Fundamentals of Due Diligence for Houses

Due diligence is the most boring part of real estate investment that is often overlooked. Unfortunately, that is when it comes back to bite you. Proper due diligence is absolutely vital to avoid making huge mistakes. Unfortunately, almost every investor I know (including myself) has learned this the hard way.

Once you get a property under contract, you will generally have 30 days to close and 10 to 15 days to inspect, at which time if you back out, you should be able to get your earnest money. This is negotiable and varies, so make sure you are aware of what your time table is up front.

Also, remember there can always be too much of a good thing. If you are in a volume business and buy some 10 houses a month, missing something during due diligence from time to time is the cost of doing business. Of course, you should still do due diligence, but if thorough due diligence bogs down acquisition, it becomes counterproductive.

On the other side of things, if you buy one a month or so, there is no messing around. That one has to be good, so very thorough due diligence becomes nonnegotiable.

For thorough due diligence, you will need to get the water, electricity and gas turned on if they are off. You want to make sure the HVAC system and electrical work and that there are no plumbing leaks. Key things to look for:

- Dry rot or signs of pest damage

- Plumbing leaks or galvanized plumbing (it often rusts)

- Fuse boxes (you will probably want to replace with an electrical pnel)

- Large cracks in the foundation wall or movement. If it is more than three inches that is concerning and you should get an expert out there to inspect it. There should be piers in the basement if the foundation is moving at all.

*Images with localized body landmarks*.
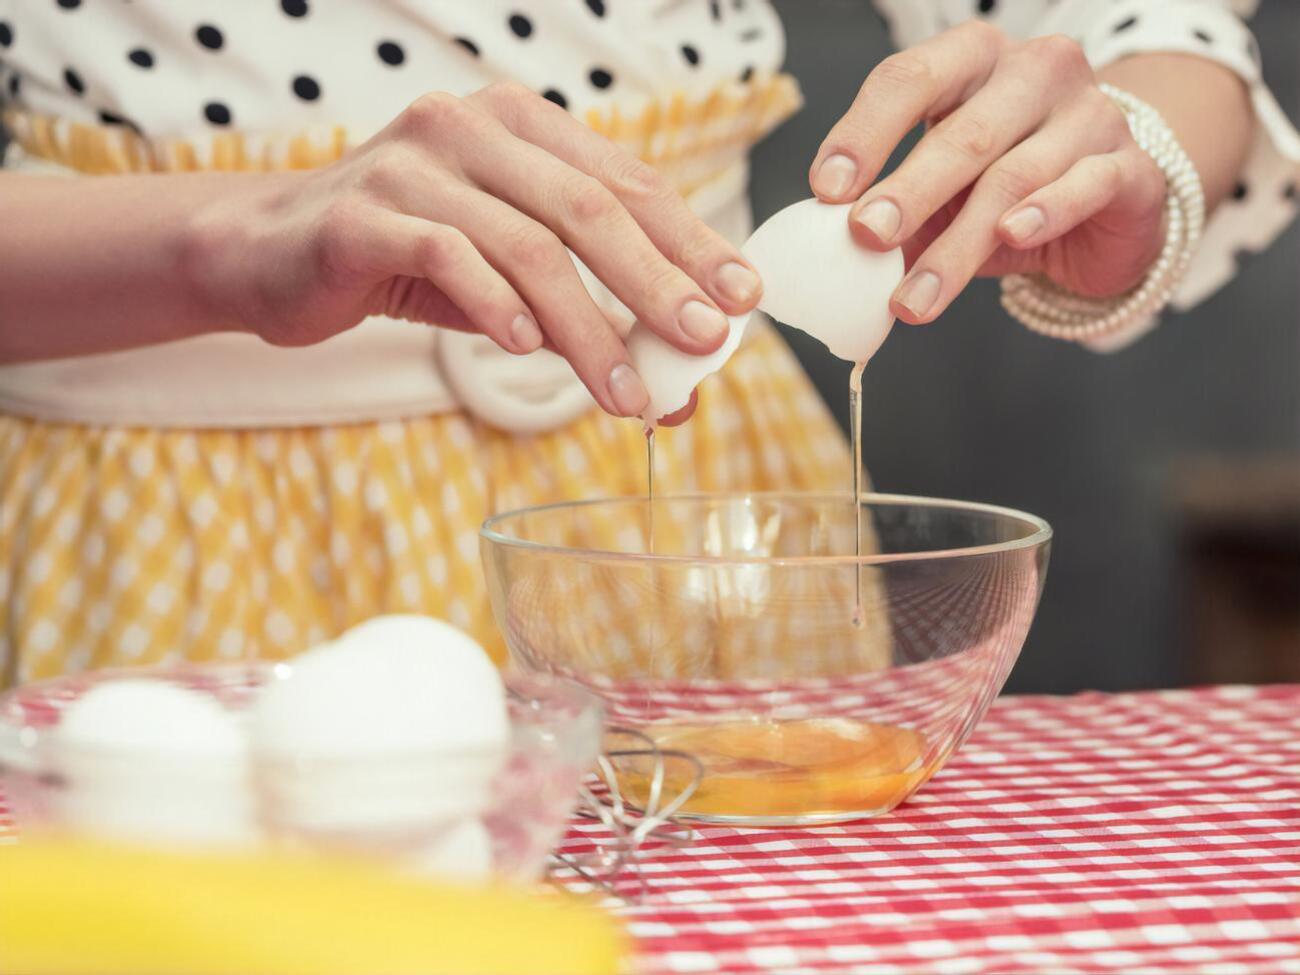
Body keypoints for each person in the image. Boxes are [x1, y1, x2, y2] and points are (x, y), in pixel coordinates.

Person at [0, 0, 1295, 687]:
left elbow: (1147, 21)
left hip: (701, 505)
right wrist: (218, 242)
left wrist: (1132, 154)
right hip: (155, 516)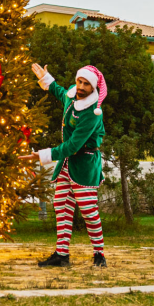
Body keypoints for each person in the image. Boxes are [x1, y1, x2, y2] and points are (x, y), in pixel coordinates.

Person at [19, 63, 108, 268]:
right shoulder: (72, 96)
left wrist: (40, 156)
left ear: (93, 88)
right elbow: (60, 92)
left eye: (86, 84)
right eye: (79, 81)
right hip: (68, 164)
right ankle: (61, 255)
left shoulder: (92, 113)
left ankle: (99, 254)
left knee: (88, 211)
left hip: (84, 164)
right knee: (61, 205)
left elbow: (73, 146)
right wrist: (46, 78)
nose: (81, 86)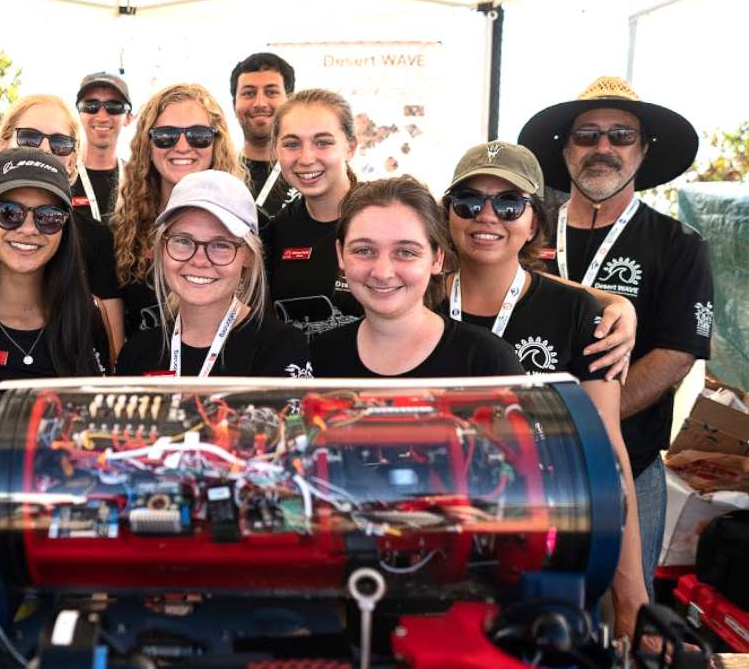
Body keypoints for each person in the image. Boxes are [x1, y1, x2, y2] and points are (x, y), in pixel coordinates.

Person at [441, 141, 648, 635]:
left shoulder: (581, 315)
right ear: (447, 215)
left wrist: (632, 597)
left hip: (546, 552)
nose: (486, 215)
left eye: (509, 203)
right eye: (467, 202)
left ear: (535, 222)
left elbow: (609, 454)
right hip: (440, 544)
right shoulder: (417, 303)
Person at [518, 76, 712, 601]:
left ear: (644, 150)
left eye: (621, 135)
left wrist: (584, 423)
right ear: (565, 150)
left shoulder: (678, 243)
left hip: (627, 463)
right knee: (525, 609)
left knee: (623, 615)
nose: (603, 148)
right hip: (522, 466)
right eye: (587, 135)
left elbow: (676, 354)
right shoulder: (521, 230)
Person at [0, 148, 110, 450]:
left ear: (64, 229)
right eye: (9, 214)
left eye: (48, 217)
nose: (28, 229)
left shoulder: (88, 316)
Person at [310, 175, 524, 378]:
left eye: (406, 252)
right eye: (364, 250)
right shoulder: (318, 358)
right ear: (340, 254)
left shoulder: (488, 361)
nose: (383, 272)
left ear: (437, 259)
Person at [116, 170, 311, 378]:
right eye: (183, 241)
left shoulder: (282, 348)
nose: (199, 260)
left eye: (220, 245)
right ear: (161, 248)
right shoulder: (136, 354)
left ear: (248, 255)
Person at [111, 83, 248, 339]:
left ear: (215, 142)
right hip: (144, 373)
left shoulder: (249, 222)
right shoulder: (122, 229)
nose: (183, 146)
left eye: (198, 135)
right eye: (166, 135)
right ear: (147, 145)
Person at [0, 94, 124, 351]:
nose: (44, 150)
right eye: (29, 137)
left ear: (74, 159)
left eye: (61, 144)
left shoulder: (96, 240)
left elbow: (113, 356)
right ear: (2, 145)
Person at [262, 88, 363, 340]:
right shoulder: (276, 230)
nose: (306, 158)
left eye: (323, 142)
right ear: (276, 150)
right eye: (292, 144)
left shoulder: (385, 216)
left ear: (350, 147)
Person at [230, 51, 299, 215]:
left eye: (271, 92)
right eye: (248, 93)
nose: (260, 103)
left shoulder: (308, 170)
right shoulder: (220, 171)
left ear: (290, 102)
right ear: (234, 104)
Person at [72, 72, 132, 222]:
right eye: (91, 106)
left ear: (128, 118)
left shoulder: (137, 180)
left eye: (114, 106)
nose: (102, 117)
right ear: (79, 114)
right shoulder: (63, 177)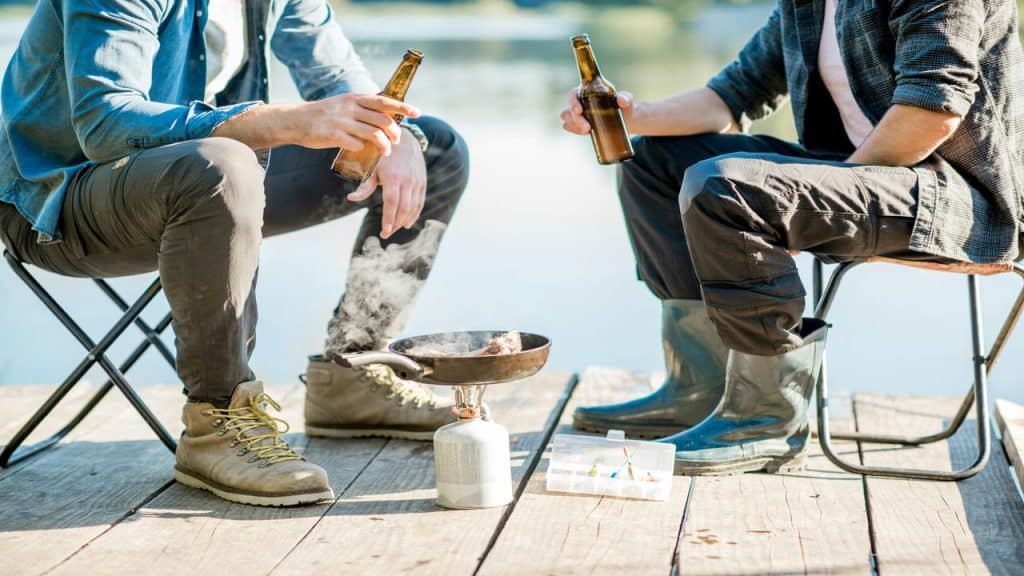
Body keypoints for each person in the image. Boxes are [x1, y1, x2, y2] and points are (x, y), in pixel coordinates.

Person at [0, 0, 469, 506]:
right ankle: (217, 421)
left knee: (433, 147)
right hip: (57, 203)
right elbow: (106, 125)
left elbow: (336, 76)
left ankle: (352, 373)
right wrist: (281, 122)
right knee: (223, 164)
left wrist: (387, 134)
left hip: (197, 185)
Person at [561, 0, 1024, 474]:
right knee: (650, 165)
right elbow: (730, 97)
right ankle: (700, 389)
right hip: (859, 176)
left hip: (959, 200)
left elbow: (932, 112)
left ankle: (764, 418)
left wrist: (814, 194)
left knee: (727, 186)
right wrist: (626, 116)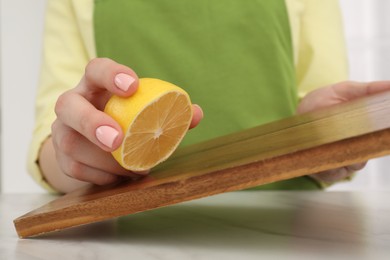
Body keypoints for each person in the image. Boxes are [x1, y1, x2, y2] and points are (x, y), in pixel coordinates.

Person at [28, 0, 390, 194]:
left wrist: (317, 133)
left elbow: (321, 94)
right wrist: (74, 154)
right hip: (134, 233)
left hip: (287, 221)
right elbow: (49, 143)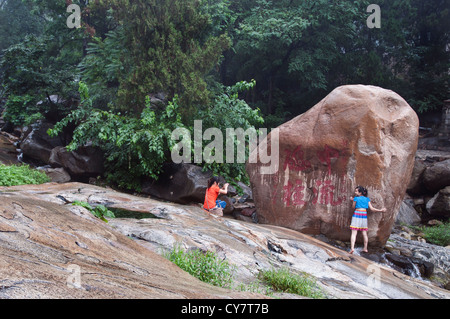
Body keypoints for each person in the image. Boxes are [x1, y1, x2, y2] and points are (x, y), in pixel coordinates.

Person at [349, 186, 386, 254]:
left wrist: (353, 201)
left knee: (354, 233)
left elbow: (353, 207)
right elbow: (372, 209)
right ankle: (365, 248)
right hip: (364, 215)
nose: (355, 192)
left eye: (356, 191)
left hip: (357, 214)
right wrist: (381, 210)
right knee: (364, 233)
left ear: (360, 193)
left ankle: (352, 248)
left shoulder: (356, 198)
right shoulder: (367, 199)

*Assigned task*.
In the excerpt on due diligence for houses, set down the passage from "On the other" to "an electrical pnel)" word for word. Rely on the text alone.

*Exercise result*.
On the other side of things, if you buy one a month or so, there is no messing around. That one has to be good, so very thorough due diligence becomes nonnegotiable.

For thorough due diligence, you will need to get the water, electricity and gas turned on if they are off. You want to make sure the HVAC system and electrical work and that there are no plumbing leaks. Key things to look for:

- Dry rot or signs of pest damage

- Plumbing leaks or galvanized plumbing (it often rusts)

- Fuse boxes (you will probably want to replace with an electrical pnel)